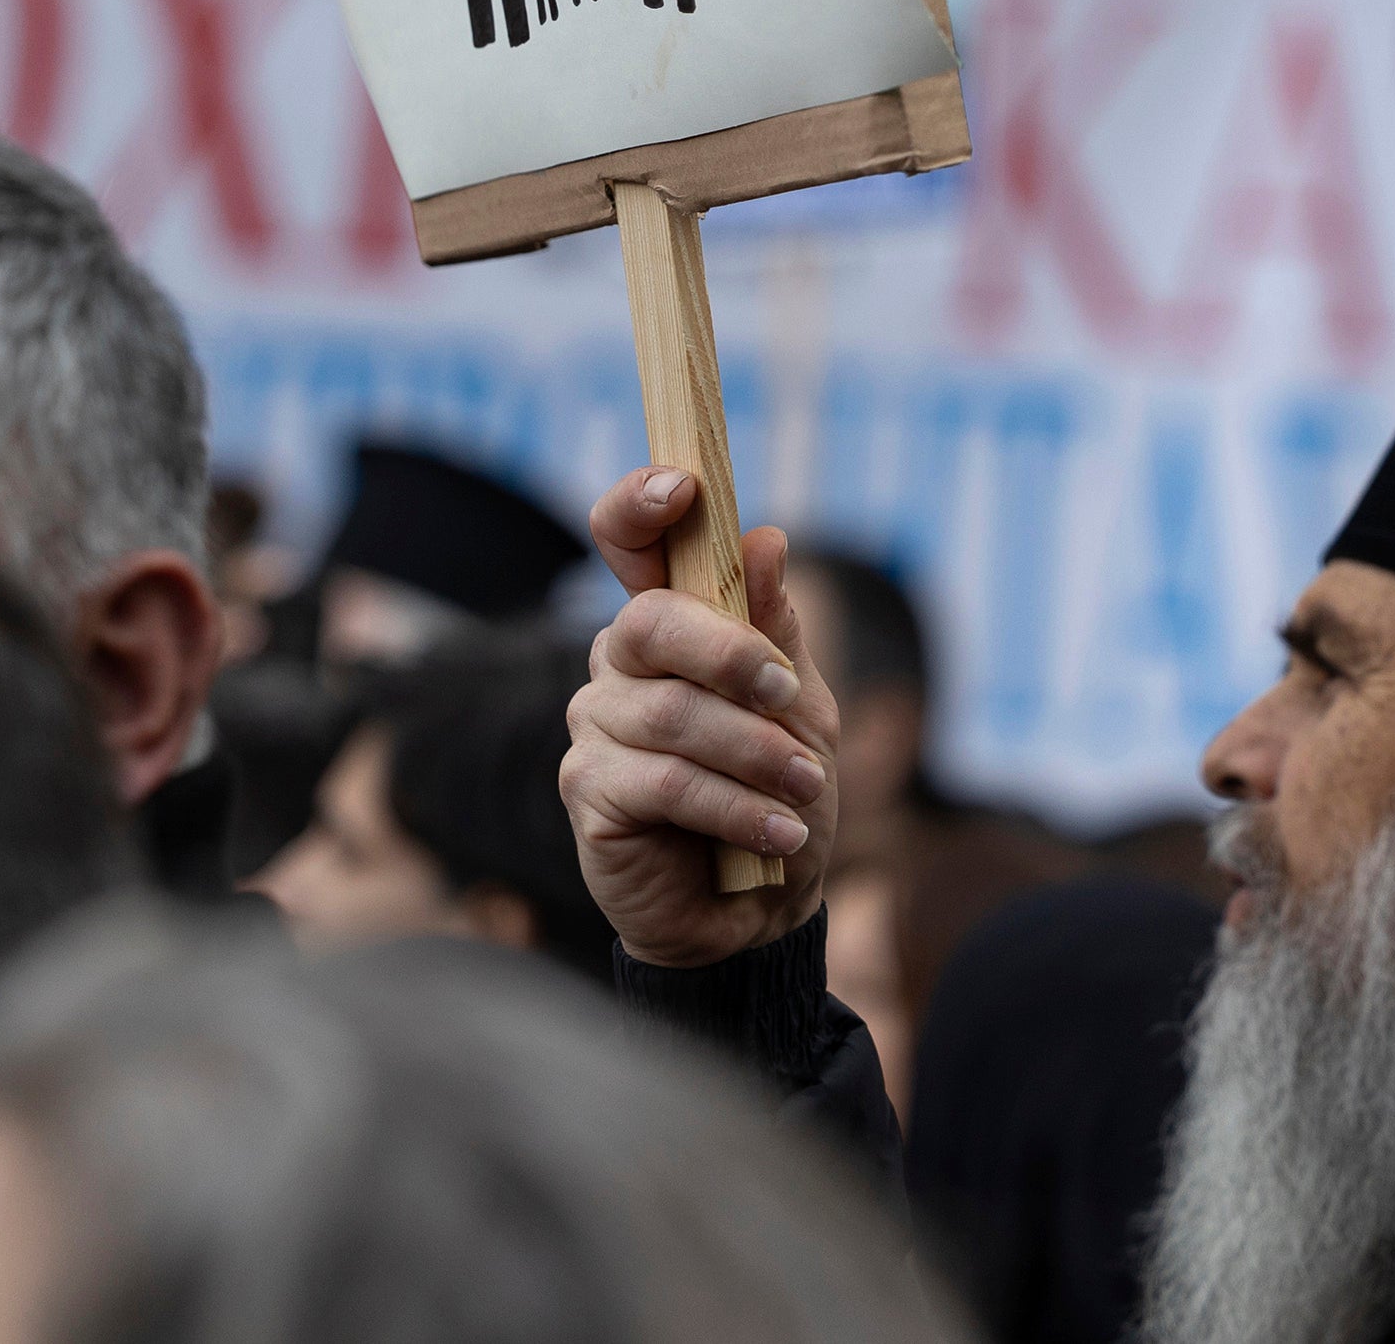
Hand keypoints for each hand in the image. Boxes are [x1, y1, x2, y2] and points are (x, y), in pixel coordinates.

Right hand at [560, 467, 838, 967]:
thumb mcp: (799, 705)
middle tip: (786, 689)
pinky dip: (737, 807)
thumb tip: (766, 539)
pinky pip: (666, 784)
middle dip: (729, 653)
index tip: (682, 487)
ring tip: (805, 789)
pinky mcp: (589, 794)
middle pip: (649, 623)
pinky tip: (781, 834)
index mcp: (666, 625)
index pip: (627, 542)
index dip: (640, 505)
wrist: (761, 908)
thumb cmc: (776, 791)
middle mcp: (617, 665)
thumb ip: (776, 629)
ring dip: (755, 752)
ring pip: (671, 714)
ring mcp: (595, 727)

______________________________

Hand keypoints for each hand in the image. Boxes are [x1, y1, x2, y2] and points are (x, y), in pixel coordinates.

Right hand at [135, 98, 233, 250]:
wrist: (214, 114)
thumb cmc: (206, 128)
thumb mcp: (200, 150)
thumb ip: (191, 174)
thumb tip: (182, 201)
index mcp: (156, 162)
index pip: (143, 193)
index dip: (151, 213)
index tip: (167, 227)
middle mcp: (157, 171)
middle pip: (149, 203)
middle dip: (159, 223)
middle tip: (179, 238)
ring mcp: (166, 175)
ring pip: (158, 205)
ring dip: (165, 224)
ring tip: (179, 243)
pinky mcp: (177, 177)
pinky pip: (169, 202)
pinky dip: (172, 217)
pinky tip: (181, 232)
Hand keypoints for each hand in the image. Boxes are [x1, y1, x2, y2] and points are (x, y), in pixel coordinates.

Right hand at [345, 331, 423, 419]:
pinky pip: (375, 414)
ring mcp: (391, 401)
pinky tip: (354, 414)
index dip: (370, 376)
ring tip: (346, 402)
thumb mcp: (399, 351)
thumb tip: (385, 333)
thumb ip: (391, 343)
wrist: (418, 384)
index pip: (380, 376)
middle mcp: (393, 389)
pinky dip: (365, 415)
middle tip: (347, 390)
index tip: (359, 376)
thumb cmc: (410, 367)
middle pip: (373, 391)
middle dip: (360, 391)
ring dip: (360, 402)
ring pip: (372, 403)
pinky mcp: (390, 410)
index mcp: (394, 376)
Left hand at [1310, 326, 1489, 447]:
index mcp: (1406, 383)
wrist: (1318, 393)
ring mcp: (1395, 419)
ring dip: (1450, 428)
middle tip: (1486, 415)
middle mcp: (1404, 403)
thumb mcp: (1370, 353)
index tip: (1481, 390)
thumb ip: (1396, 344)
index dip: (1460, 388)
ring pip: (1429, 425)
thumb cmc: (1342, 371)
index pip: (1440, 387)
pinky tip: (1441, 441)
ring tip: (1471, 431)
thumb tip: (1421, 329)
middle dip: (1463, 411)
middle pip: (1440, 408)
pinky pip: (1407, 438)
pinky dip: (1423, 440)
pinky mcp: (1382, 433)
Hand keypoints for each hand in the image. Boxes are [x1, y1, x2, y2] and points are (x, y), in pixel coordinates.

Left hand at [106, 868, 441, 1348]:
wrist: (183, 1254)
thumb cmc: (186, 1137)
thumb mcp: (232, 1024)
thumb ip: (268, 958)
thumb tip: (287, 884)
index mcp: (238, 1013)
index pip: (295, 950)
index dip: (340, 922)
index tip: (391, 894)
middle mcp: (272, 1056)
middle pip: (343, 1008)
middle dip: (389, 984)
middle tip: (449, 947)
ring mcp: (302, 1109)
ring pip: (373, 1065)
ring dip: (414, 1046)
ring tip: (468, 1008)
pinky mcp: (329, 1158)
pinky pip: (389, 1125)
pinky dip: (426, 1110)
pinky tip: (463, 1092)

______________________________

(Task requirements): Among the lines above, find the one with "ring tip: (346, 402)" and the one with "ring pip: (1429, 425)". Quote both and everything between them, exactly.

(Response to this task):
ring tip: (346, 402)
thumb mcp: (399, 351)
thumb tip: (385, 333)
thumb ip: (391, 343)
wrist: (418, 384)
index pip: (380, 376)
middle mcp: (393, 389)
pinky dip: (365, 415)
middle tip: (347, 390)
index tip: (359, 376)
thumb cmc: (410, 367)
middle pip: (373, 391)
middle dip: (360, 391)
ring dip: (360, 402)
ring pip: (372, 403)
pinky mcp: (390, 410)
index mcp: (394, 376)
Left hand at [1310, 326, 1489, 447]:
index mcp: (1406, 383)
wrist: (1318, 393)
ring mcp: (1395, 419)
ring dip: (1450, 428)
middle tip: (1486, 415)
middle mcp: (1404, 403)
thumb mcp: (1370, 353)
index tip: (1481, 390)
thumb ip: (1396, 344)
index dip: (1460, 388)
ring pip: (1429, 425)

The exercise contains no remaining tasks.